It snuck up on all of us — the Republicans, the Democrats, the media and President Bush. The power shift the midterm elections promised has finally taken place. Everyone moved offices and got new jobs, even Donald Rumsfeld was fired, but until yesterday months had passed without the substantive shift in political direction that would actually change the war in Iraq.

The surprise Senate vote last night, to approve a timeline for withdrawal from Iraq, delivered to the Democrats what they had hoped for all along but had been unable to grasp. Less than a week ago it seemed the majority couldn't possibly forge the impossible coalition of angry liberals and nervous moderates. Just yesterday morning it seemed the Senate Democrats couldn't come up with enough Republicans to overcome losing two of their own.
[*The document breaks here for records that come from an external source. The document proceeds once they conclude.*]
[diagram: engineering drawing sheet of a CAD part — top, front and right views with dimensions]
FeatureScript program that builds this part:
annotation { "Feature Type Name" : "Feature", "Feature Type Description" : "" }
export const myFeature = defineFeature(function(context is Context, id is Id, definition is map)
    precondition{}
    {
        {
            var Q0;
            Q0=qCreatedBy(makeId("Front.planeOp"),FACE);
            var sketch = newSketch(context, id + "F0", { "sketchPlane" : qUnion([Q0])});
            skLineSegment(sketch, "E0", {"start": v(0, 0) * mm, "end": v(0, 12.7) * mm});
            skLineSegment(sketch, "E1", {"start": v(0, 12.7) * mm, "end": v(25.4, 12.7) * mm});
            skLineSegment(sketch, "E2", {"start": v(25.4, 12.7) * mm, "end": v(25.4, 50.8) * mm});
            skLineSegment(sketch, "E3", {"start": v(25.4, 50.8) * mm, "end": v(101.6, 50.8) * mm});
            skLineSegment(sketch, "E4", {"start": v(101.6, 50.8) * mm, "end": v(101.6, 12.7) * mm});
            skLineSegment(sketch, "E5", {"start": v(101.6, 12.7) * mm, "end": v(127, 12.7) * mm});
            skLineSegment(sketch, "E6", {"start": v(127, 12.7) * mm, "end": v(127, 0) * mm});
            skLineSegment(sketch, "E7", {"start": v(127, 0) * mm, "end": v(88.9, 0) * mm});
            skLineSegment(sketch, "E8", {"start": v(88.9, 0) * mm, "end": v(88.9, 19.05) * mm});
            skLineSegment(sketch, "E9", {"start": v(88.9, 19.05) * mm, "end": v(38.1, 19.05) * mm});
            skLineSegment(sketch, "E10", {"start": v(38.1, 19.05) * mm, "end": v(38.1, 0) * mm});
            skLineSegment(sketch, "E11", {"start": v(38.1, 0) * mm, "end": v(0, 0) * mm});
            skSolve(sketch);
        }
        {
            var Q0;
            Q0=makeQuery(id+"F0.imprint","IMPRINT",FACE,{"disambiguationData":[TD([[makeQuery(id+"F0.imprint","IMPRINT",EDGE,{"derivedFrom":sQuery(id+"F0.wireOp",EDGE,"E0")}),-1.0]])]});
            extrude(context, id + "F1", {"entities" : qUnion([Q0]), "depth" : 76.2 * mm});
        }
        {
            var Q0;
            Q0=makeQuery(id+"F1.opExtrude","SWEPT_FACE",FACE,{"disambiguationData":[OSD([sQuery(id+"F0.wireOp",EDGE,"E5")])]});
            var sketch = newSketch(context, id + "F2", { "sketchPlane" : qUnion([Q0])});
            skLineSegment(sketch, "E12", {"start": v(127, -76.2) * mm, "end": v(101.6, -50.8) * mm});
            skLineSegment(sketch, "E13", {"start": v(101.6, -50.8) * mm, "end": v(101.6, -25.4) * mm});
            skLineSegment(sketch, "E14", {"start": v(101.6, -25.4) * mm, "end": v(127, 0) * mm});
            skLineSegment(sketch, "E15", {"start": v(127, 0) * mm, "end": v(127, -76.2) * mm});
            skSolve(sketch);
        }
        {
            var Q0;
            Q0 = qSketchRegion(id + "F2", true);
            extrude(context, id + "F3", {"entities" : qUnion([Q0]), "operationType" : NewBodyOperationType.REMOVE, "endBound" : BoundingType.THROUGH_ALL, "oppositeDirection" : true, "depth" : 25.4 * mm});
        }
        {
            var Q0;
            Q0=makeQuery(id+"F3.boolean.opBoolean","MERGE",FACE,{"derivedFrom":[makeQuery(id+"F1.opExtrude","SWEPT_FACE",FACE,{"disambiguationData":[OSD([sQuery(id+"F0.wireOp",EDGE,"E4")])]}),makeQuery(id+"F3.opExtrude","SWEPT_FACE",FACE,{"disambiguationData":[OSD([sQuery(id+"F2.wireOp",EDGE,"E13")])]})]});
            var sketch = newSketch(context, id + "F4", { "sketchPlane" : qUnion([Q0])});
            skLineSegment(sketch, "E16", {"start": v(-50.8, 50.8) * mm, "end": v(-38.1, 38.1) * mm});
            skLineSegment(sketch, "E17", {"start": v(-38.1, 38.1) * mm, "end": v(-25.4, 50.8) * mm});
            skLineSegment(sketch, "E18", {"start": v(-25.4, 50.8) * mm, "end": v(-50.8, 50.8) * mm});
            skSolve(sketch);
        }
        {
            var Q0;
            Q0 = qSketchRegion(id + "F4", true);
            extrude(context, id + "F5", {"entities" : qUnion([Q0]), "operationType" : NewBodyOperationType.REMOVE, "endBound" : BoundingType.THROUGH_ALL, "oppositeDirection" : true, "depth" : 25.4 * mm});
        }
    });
But their victory literally came from behind, and unless the surge in troops suddenly produces miracles, there are more victories for Democrats and more difficult days for Republicans on the horizon.

Even if Bush vetoes the withdrawal plan attached to his war funding the majority has finally spoken in both houses, the GOP lockdown has ended and Bush can no longer count on the protection from his party on Capitol Hill that he has enjoyed since House Speaker Nancy Pelosi (D-Calif.) took the gavel. Polling now shows that a majority of Americans favor a withdrawal from Iraq. It also shows that 60 percent of Americans disapprove of the job Bush is doing. Senate Minority Leader Mitch McConnell (R-Ky.) knew that when he decided to stop blocking the debate. How long before House Republicans know it too?